Book review
Amy Lord’s debut strikes a grey chord envisaging a possible future London, nay, an alternate, current London, governed by a totalitarian regime. The bleak everyday life is very reminiscent of 1984 (which is referenced a couple of times in the story!) but there is no science fiction: it is all too possibly real.
Lord has woven a family history that hinges on the boots-in-the-night arrest of the heroine’s father. We follow Clara from this moment through a life that mirrors her father’s but is twisted by the inclusion of the man that arrested him, as her new stepfather.
This complication – the intertwining within Clara’s saga of the secret policeman – was the winning element for me. We learn of his humanity, or possible lack of it, but this is brilliantly blurred. The real vagaries of human character come to the fore, along with some intimation of the elements in our nurture that lead to who we become.
Additionally, Lord imagines a very plausible new world order. Indeed, I wonder if that word ‘imagines’ is more about my own cultural bias – I suspect there are many people worldwide who would see the life described in The Disappeared as their current world order.
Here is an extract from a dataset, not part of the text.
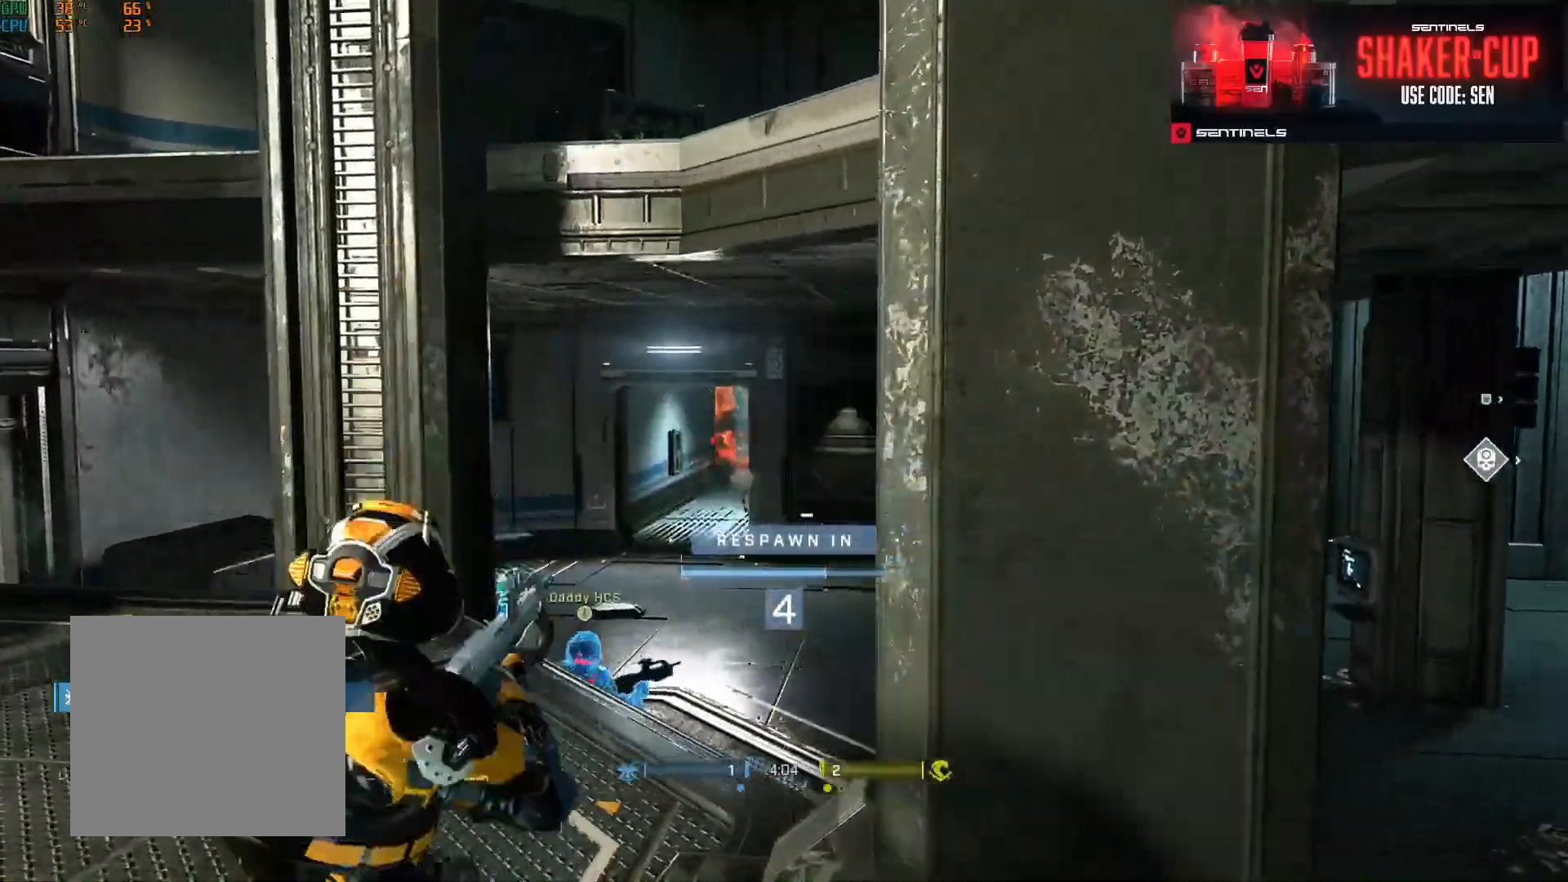
{"buttons": [], "left_stick": "center", "right_stick": "center", "events": [[83, "R1", "down"], [183, "R1", "up"]]}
And there’s the rub: whilst it may seem shocking and unreasonable to those of us in (currently) liberal democracies, this story is in fact just a family story set in the everyday surroundings of a country that is not current England; although it has been set in London. One might suggest it just needs the caveat that ‘the locations have been changed to protect the innocent’ (or ‘the guilty’ as AC/DC put it).
With the current trends in politics, though, it may not be so far away from becoming the life we live in England. Which I guess was really Lord’s point. I wonder how many of the fears she was playing on in writing the story have come scarily close to the truth since she completed the first manuscript. Read it and see what you recognize as actually happening in Albion right now!